Ты можешь подумать, что мы слишком увязли в обмане, сказали друг другу столько неправды, что хватит с избытком на целую жизнь, что наша ложь и унижение тем больше дают оснований, чтобы наши пути разошлись. Но я предпочитаю думать, что они уравнивают нас, и мы так переплелись во взаимной слежке, что не можем отпустить друг друга. Сейчас я занят тем, что стерегу тебя. Не хочешь ли ты ответить мне тем же? Я пробиваю себе путь к декларации любви и предложению брака. Не ты ли однажды призналась мне в своем старомодном убеждении, что так и должны заканчиваться романы: «Давай поженимся». С твоего разрешения, я хотел бы когда-нибудь опубликовать книгу, лежащую сейчас на кухонном столе. Это вряд ли апология, скорее обвинение нам обоим, которое должно нас связать еще крепче. Но есть препятствия. Мы не хотим, чтобы ты, или Шерли, или даже мистер Грейторекс томились за решеткой на содержании у Ее Величества, поэтому подождем до двадцать первого века, когда над нами перестанет тяготеть Закон о государственных секретах. Несколько десятилетий – достаточный срок, чтобы ты исправила мои представления о твоем одиночестве, рассказала об остальной своей секретной работе и о том, что было на самом деле между тобой и Максом, и достаточный, чтобы добавить набивки – взгляд в прошлое: в те дни… это были годы, когда… Или так, например: «Теперь, когда зеркало рассказывает другую историю, я могу признаться и наконец забыть об этом. Я правда была красивой». Жестоко? Не волнуйся, я не добавлю ничего без твоего согласия. Нам не завтра отдавать в печать.
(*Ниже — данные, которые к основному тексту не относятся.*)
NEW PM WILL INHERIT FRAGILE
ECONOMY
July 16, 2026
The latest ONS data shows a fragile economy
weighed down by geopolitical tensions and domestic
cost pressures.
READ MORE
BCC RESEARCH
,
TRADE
Я уверен, что не вечно буду предметом общественного презрения, но какое-то время должно пройти. Сейчас, по крайней мере, мир и я находимся в согласии – мне нужен независимый источник доходов. Есть вакансия в Юниверсити-колледже в Лондоне. Им нужен специалист по Спенсеру, и мне сказали, что у меня неплохие шансы. У меня появилась некоторая уверенность в том, что преподавание не обязательно должно мешать писательству. А Шерли мне сказала, что у нее может найтись кое-что для тебя в Лондоне, если заинтересуешься.